Des points hebdomadaires sont organisés avec le manager de proximité et ses salariés pendant lesquelles les interventions en cours d’astreinte sont abordées (cf- article 7 du présent accord).
Chaque Direction d’agence s’organisera afin qu’il soit procédé trimestriellement à une analyse des interventions et recherchera des solutions pertinentes aux pannes répétitives.
Article 5 – Incidence de l’astreinte sur le temps de travail
- Temps de travail, durées maximales et heures d’intervention
Il est rappelé que le temps d'intervention et le temps de déplacement pour se rendre sur le lieu de l’intervention (aller/retour) sont considérés comme du temps de travail effectif et sont donc pris en compte pour apprécier le respect des durées maximales quotidiennes et hebdomadaires de travail.

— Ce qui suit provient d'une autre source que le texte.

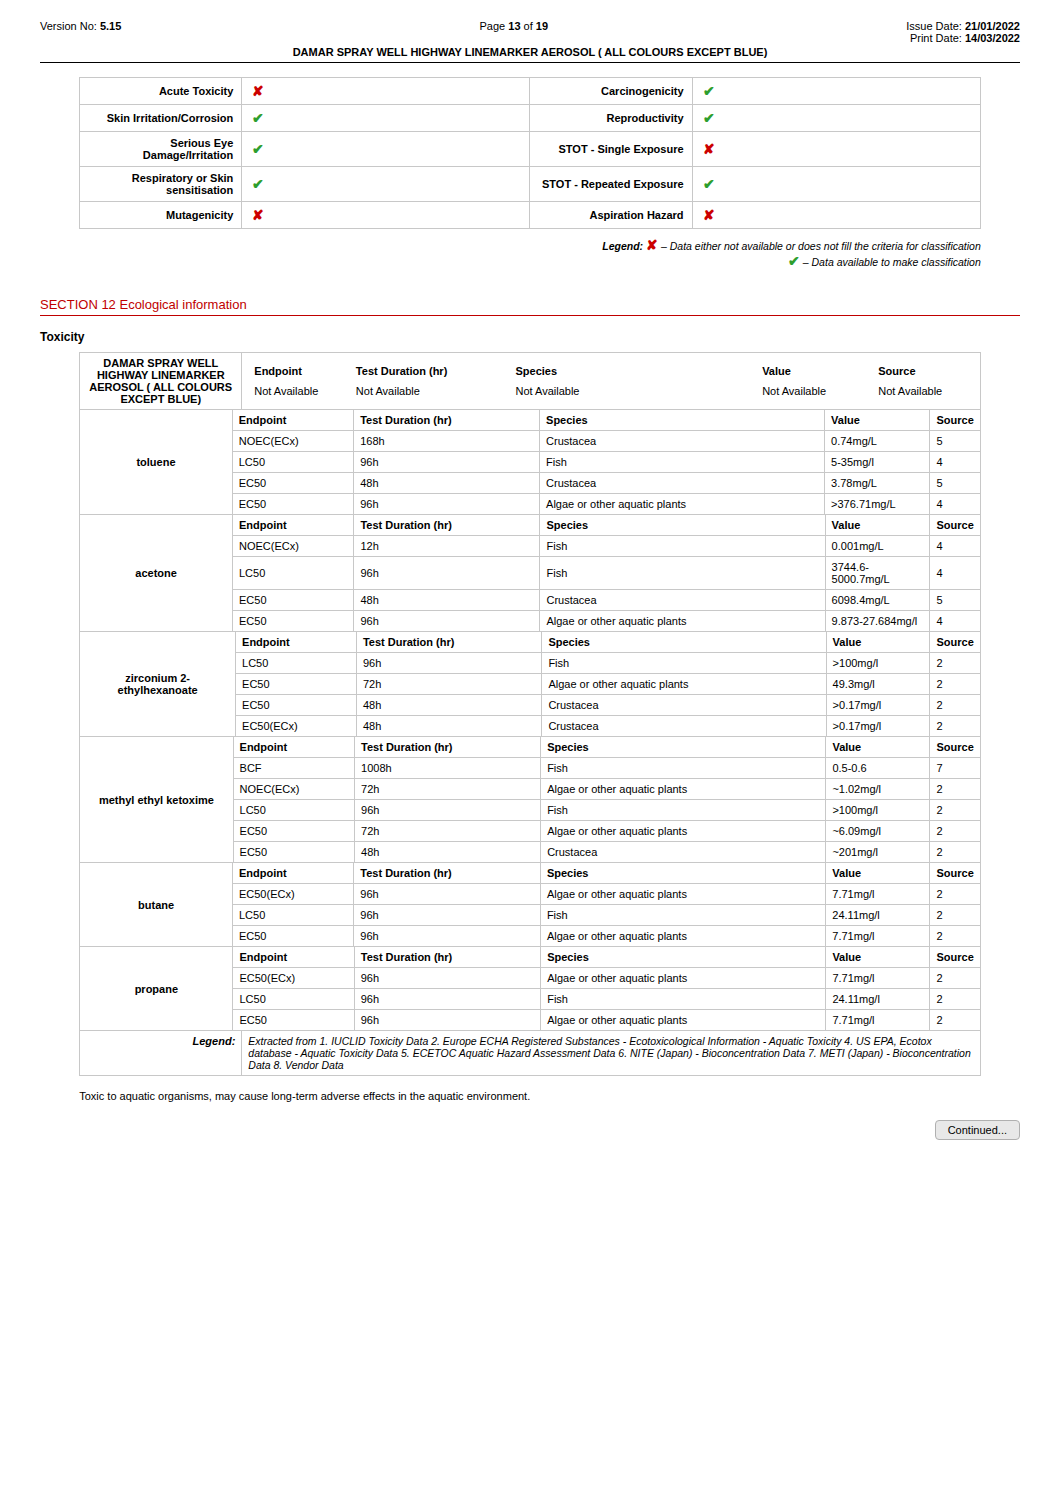Version No: 5.15
Page 13 of 19
Issue Date: 21/01/2022
Print Date: 14/03/2022
DAMAR SPRAY WELL HIGHWAY LINEMARKER AEROSOL ( ALL COLOURS EXCEPT BLUE)
| Acute Toxicity | ✘ | Carcinogenicity | ✔ |
| Skin Irritation/Corrosion | ✔ | Reproductivity | ✔ |
| Serious Eye Damage/Irritation | ✔ | STOT - Single Exposure | ✘ |
| Respiratory or Skin sensitisation | ✔ | STOT - Repeated Exposure | ✔ |
| Mutagenicity | ✘ | Aspiration Hazard | ✘ |
Legend: ✘ – Data either not available or does not fill the criteria for classification
✔ – Data available to make classification
SECTION 12 Ecological information
Toxicity
| DAMAR SPRAY WELL HIGHWAY LINEMARKER AEROSOL ( ALL COLOURS EXCEPT BLUE) | / Endpoint / Test Duration (hr) / Species / Value / Source / / --- / --- / --- / --- / --- / / Not Available / Not Available / Not Available / Not Available / Not Available / |
| toluene | Endpoint | Test Duration (hr) | Species | Value | Source |
| NOEC(ECx) | 168h | Crustacea | 0.74mg/L | 5 |
| LC50 | 96h | Fish | 5-35mg/l | 4 |
| EC50 | 48h | Crustacea | 3.78mg/L | 5 |
| EC50 | 96h | Algae or other aquatic plants | >376.71mg/L | 4 |
| acetone | Endpoint | Test Duration (hr) | Species | Value | Source |
| NOEC(ECx) | 12h | Fish | 0.001mg/L | 4 |
| LC50 | 96h | Fish | 3744.6-5000.7mg/L | 4 |
| EC50 | 48h | Crustacea | 6098.4mg/L | 5 |
| EC50 | 96h | Algae or other aquatic plants | 9.873-27.684mg/l | 4 |
| zirconium 2-ethylhexanoate | Endpoint | Test Duration (hr) | Species | Value | Source |
| LC50 | 96h | Fish | >100mg/l | 2 |
| EC50 | 72h | Algae or other aquatic plants | 49.3mg/l | 2 |
| EC50 | 48h | Crustacea | >0.17mg/l | 2 |
| EC50(ECx) | 48h | Crustacea | >0.17mg/l | 2 |
| methyl ethyl ketoxime | Endpoint | Test Duration (hr) | Species | Value | Source |
| BCF | 1008h | Fish | 0.5-0.6 | 7 |
| NOEC(ECx) | 72h | Algae or other aquatic plants | ~1.02mg/l | 2 |
| LC50 | 96h | Fish | >100mg/l | 2 |
| EC50 | 72h | Algae or other aquatic plants | ~6.09mg/l | 2 |
| EC50 | 48h | Crustacea | ~201mg/l | 2 |
| butane | Endpoint | Test Duration (hr) | Species | Value | Source |
| EC50(ECx) | 96h | Algae or other aquatic plants | 7.71mg/l | 2 |
| LC50 | 96h | Fish | 24.11mg/l | 2 |
| EC50 | 96h | Algae or other aquatic plants | 7.71mg/l | 2 |
| propane | Endpoint | Test Duration (hr) | Species | Value | Source |
| EC50(ECx) | 96h | Algae or other aquatic plants | 7.71mg/l | 2 |
| LC50 | 96h | Fish | 24.11mg/l | 2 |
| EC50 | 96h | Algae or other aquatic plants | 7.71mg/l | 2 |
| Legend: | Extracted from 1. IUCLID Toxicity Data 2. Europe ECHA Registered Substances - Ecotoxicological Information - Aquatic Toxicity 4. US EPA, Ecotox database - Aquatic Toxicity Data 5. ECETOC Aquatic Hazard Assessment Data 6. NITE (Japan) - Bioconcentration Data 7. METI (Japan) - Bioconcentration Data 8. Vendor Data |
Toxic to aquatic organisms, may cause long-term adverse effects in the aquatic environment.
Continued...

En matière de durée maximale quotidienne de travail
La durée quotidienne de travail ne peut excéder 10 heures, sauf dérogations dans les conditions prévues par la loi.

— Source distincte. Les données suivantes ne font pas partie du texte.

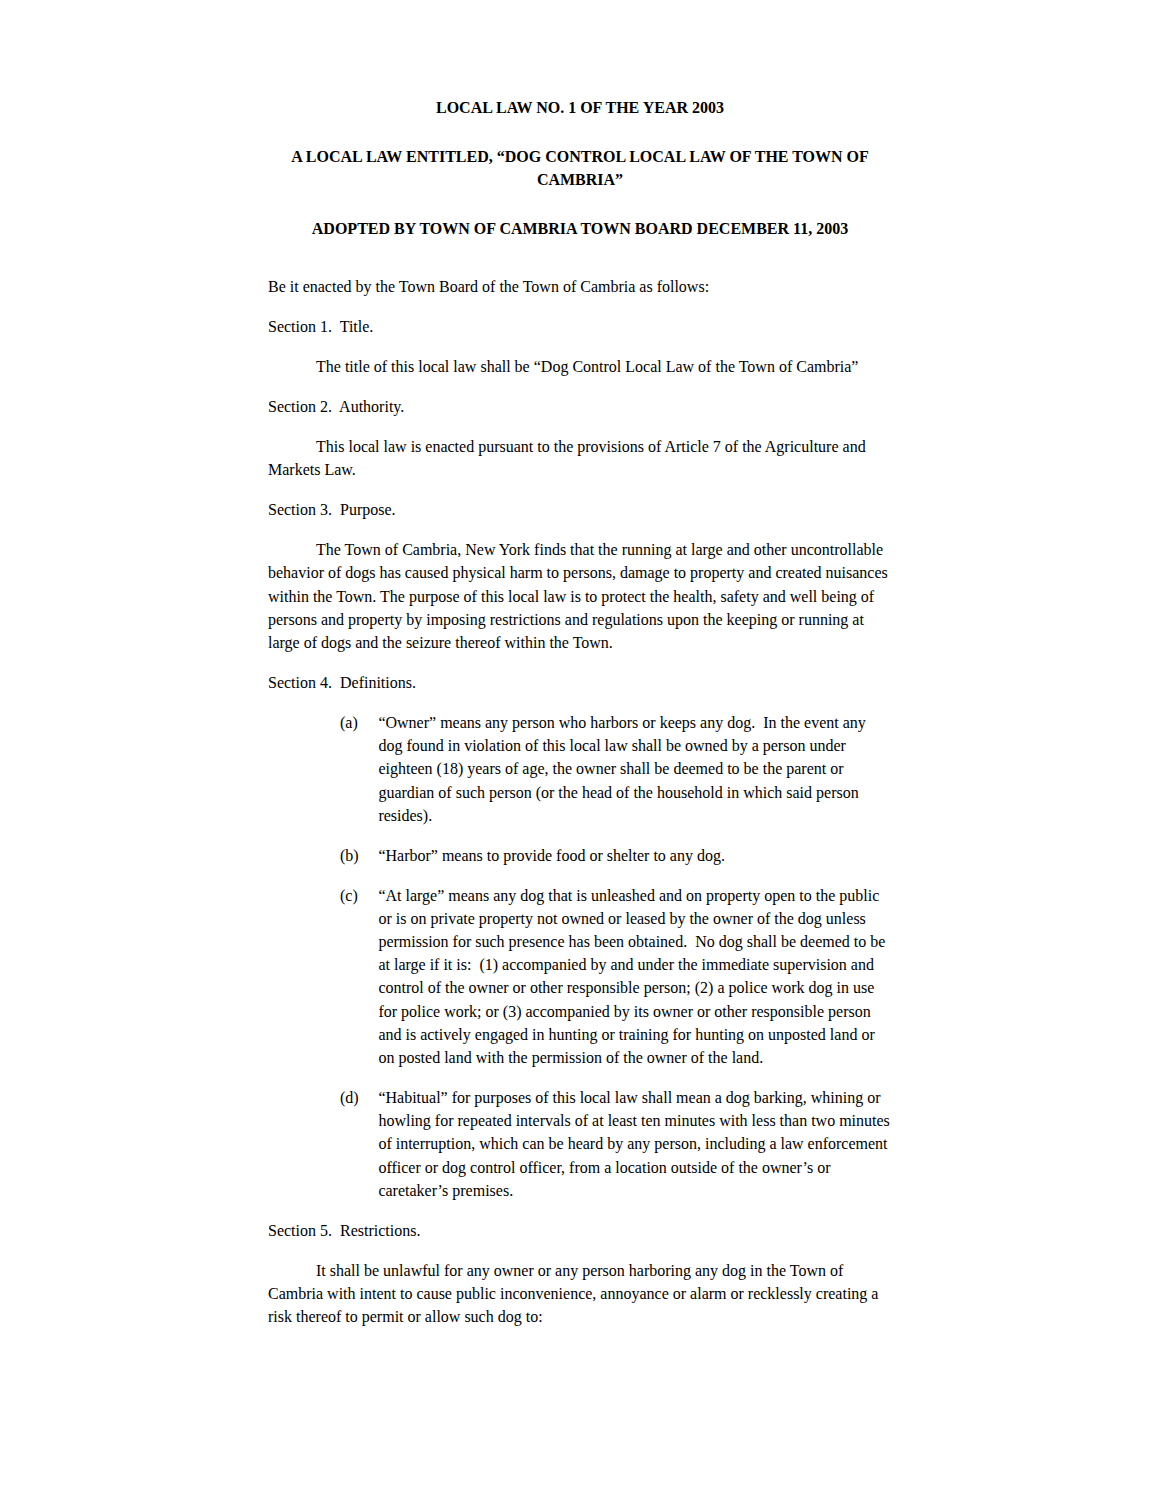LOCAL LAW NO. 1 OF THE YEAR 2003
A LOCAL LAW ENTITLED, “DOG CONTROL LOCAL LAW OF THE TOWN OF CAMBRIA”
ADOPTED BY TOWN OF CAMBRIA TOWN BOARD DECEMBER 11, 2003
Be it enacted by the Town Board of the Town of Cambria as follows:
Section 1. Title.
The title of this local law shall be “Dog Control Local Law of the Town of Cambria”
Section 2. Authority.
This local law is enacted pursuant to the provisions of Article 7 of the Agriculture and Markets Law.
Section 3. Purpose.
The Town of Cambria, New York finds that the running at large and other uncontrollable behavior of dogs has caused physical harm to persons, damage to property and created nuisances within the Town. The purpose of this local law is to protect the health, safety and well being of persons and property by imposing restrictions and regulations upon the keeping or running at large of dogs and the seizure thereof within the Town.
Section 4. Definitions.
(a)“Owner” means any person who harbors or keeps any dog. In the event any dog found in violation of this local law shall be owned by a person under eighteen (18) years of age, the owner shall be deemed to be the parent or guardian of such person (or the head of the household in which said person resides).
(b)“Harbor” means to provide food or shelter to any dog.
(c)“At large” means any dog that is unleashed and on property open to the public or is on private property not owned or leased by the owner of the dog unless permission for such presence has been obtained. No dog shall be deemed to be at large if it is: (1) accompanied by and under the immediate supervision and control of the owner or other responsible person; (2) a police work dog in use for police work; or (3) accompanied by its owner or other responsible person and is actively engaged in hunting or training for hunting on unposted land or on posted land with the permission of the owner of the land.
(d)“Habitual” for purposes of this local law shall mean a dog barking, whining or howling for repeated intervals of at least ten minutes with less than two minutes of interruption, which can be heard by any person, including a law enforcement officer or dog control officer, from a location outside of the owner’s or caretaker’s premises.
Section 5. Restrictions.
It shall be unlawful for any owner or any person harboring any dog in the Town of Cambria with intent to cause public inconvenience, annoyance or alarm or recklessly creating a risk thereof to permit or allow such dog to:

En matière de durée maximale hebdomadaire de travail
Pour les salariés à l’horaire qui interviennent pendant une astreinte, la durée hebdomadaire de travail ne peut pas dépasser 48 heures au cours d’une même semaine et 44 heures en moyenne sur une période de 12 semaines consécutives.

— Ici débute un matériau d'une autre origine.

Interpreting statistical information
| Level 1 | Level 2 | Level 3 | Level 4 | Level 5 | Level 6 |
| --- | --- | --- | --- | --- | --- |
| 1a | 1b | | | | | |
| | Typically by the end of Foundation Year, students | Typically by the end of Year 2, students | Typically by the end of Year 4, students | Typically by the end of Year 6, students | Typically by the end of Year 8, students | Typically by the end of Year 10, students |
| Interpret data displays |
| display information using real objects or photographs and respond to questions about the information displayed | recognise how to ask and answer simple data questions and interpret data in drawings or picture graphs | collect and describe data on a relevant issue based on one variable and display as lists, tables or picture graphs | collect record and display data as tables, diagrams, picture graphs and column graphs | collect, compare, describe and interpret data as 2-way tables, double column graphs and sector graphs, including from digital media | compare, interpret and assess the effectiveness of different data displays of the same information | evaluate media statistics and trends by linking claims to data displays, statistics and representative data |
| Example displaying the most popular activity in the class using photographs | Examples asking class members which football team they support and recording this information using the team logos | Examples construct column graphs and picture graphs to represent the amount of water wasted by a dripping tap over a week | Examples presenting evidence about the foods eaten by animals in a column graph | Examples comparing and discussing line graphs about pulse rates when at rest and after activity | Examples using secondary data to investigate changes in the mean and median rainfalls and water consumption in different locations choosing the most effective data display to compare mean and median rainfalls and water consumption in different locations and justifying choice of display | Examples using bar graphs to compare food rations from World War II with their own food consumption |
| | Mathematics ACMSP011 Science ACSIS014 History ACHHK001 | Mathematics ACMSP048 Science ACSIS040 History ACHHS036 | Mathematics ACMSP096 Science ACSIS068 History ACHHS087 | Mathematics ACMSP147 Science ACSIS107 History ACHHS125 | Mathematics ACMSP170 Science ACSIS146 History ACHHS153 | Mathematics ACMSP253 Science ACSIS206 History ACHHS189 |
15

Dès lors que le salarié technicien estime qu’il est ou va être en situation de dépasser la durée maximale quotidienne maximale de travail de 10 heures ou la durée maximale hebdomadaire de travail seuil de 48 heures en cas d’interventions en astreinte il doit alerter son responsable hiérarchique pour qu’il mette en œuvre la solution la plus appropriée.
Si ce dépassement intervenait en dehors des heures ouvrées (et pendant une astreinte), le technicien doit en référer à l’astreinte d’encadrement.
Conformément à l’article L3121-21 du Code du travail, les salariés sous astreinte peuvent être amenés, en cas d’urgence, à voir leur durée hebdomadaire de travail effectif dépasser le plafond de 48 heures. Ce dispositif est exceptionnel et nécessite une autorisation administrative.
Ce plafond ne peut pas avoir pour effet :
de porter la durée du travail à plus de 60 heures par semaine,
de dépasser une moyenne de 44 heures sur n’importe quelle période de 12
semaines.
– Repos et période d’astreinte.
Régime du temps de repos pendant l’astreinte
Exception faite de la durée d’intervention, la période d’astreinte est prise en compte pour le calcul des temps de repos quotidien et hebdomadaire. Pour rappel :
La durée minimale du repos quotidien prévue à l’article L3131-1 du code du travail est de 11 heures consécutives ;
La durée de repos hebdomadaire prévue à l’article L 3132-2 du code du travail est de 24 heures consécutives auxquelles s’ajoutent les heures consécutives du repos quotidien.
En cas d’intervention pendant une astreinte, conformément à l’article D. 3131-4 du code du travail, le présent accord fixe par dérogation la durée minimale du repos quotidien à 9 heures consécutives.
Dérogation au repos quotidien de 11 heures en cas d’interventions
En contrepartie de la dérogation au à la durée minimale de repos quotidien et dans le respect des dispositions de l’article D. 3131-2 du code du travail, les salariés concernés par cette dérogation se verront attribuer des périodes de repos égales au nombre d’heures de repos dont ils n’ont pu bénéficier (autrement dit la durée légale de 11 heures) du fait de sorties en intervention d’astreinte.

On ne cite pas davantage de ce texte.